The challenges for transforming CO2 into usable products—on an industrial scale—are formidable. Such processes require new catalysts that work under milder conditions (less extreme temperatures and pressures) and exhibit higher productivity and stability than currently available catalysts.
For the new study, the research team focused on a relatively under-explored type of catalytic system called an immobilized molecular catalyst. This is a system featuring a molecular catalyst that is attached to a solid support material.
The researchers developed molecular manganese catalysts that were attached to semiconducting, thermally oxidized porous silicon. When exposed to light, the silicon absorbs the light and transfers electrons to the manganese catalyst, which then converts CO2 to formate.
“Formate is a very appealing product, as it is a potential stepping-stone to materials used industrially in very large quantities,” Mayer said. “Our work here opens the door to the use of readily available porous silicon as a support for molecular catalysts, in part because it establishes that the presence of a thin oxide layer improves catalyst selectivity and stability.”
The researchers had previously worked with hydride-terminated porous silicon, said Eleanor Stewart-Jones, a graduate student in chemistry at Yale and co-lead author of the study.

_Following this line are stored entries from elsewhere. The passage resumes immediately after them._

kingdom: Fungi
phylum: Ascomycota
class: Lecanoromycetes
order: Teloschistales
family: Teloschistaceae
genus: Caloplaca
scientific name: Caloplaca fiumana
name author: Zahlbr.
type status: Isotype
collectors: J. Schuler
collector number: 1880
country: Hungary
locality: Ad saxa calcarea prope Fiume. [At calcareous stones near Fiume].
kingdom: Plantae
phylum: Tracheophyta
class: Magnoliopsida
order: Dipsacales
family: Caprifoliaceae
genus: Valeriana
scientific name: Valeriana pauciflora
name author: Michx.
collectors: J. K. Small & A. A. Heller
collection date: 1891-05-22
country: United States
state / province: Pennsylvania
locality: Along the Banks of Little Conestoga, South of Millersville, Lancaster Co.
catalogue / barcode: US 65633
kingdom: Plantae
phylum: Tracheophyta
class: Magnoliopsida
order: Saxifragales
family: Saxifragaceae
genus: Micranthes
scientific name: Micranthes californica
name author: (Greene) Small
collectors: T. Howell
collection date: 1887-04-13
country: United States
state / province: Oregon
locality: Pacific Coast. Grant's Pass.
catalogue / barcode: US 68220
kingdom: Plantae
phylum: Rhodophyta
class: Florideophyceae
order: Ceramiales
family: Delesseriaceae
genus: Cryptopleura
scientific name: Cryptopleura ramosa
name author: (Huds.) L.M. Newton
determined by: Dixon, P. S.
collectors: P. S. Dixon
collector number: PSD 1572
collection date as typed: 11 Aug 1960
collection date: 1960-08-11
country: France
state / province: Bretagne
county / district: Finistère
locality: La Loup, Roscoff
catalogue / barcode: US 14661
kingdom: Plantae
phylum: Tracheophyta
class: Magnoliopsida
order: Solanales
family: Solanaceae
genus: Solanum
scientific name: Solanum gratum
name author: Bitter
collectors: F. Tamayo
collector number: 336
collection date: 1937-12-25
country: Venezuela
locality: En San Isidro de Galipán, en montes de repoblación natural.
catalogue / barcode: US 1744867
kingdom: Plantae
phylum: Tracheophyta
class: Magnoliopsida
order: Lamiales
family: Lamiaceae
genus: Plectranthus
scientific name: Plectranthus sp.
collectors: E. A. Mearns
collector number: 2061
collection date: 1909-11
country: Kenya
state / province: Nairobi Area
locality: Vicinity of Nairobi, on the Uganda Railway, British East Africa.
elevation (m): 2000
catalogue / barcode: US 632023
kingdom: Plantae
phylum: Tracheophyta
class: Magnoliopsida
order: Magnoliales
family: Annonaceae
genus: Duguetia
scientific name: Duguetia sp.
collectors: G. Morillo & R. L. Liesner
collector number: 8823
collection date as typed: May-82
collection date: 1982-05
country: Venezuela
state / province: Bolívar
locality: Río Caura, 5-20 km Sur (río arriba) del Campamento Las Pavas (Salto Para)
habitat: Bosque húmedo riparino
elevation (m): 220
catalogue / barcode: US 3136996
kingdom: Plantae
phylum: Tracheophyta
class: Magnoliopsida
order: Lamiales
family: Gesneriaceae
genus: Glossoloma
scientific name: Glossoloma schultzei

“There’s a rich literature studying the modification of porous silicon surfaces,” she said. “Knowing that these surface modifications can be used to tune catalysis will hopefully be impactful for future hybrid catalysts using porous silicon.”
The researchers also noted that the discovery may have applications for catalysts that work with other chemical feedstocks, beyond CO2.
The study’s other co-lead authors are Xiaofan Jia of Yale and Young Hyun Hong, formerly of Yale and now at Sogang University in the Republic of Korea.
Co-authors from Yale include Abhishek Kumar, Justin Wedal, Jose Alvarez-Hernandez, Albert Gang, Noah Gibson, Madison Houck, Brandon Mercado, Hannah Nedzbala, Nicole Piekut, and Christine Quist. Additional co-authors are Carrie Donley from University of North Carolina at Chapel Hill and Sungho Jeon, Jongbeom Kim, Hyeongjun Koh, Eric Stach, and Yihui Zhang from the University of Pennsylvania.
CHASE, an Energy Innovation Hub funded by the U.S. Department of Energy’s Office of Science, supported the research, along with the Yale Center for Natural Carbon Capture.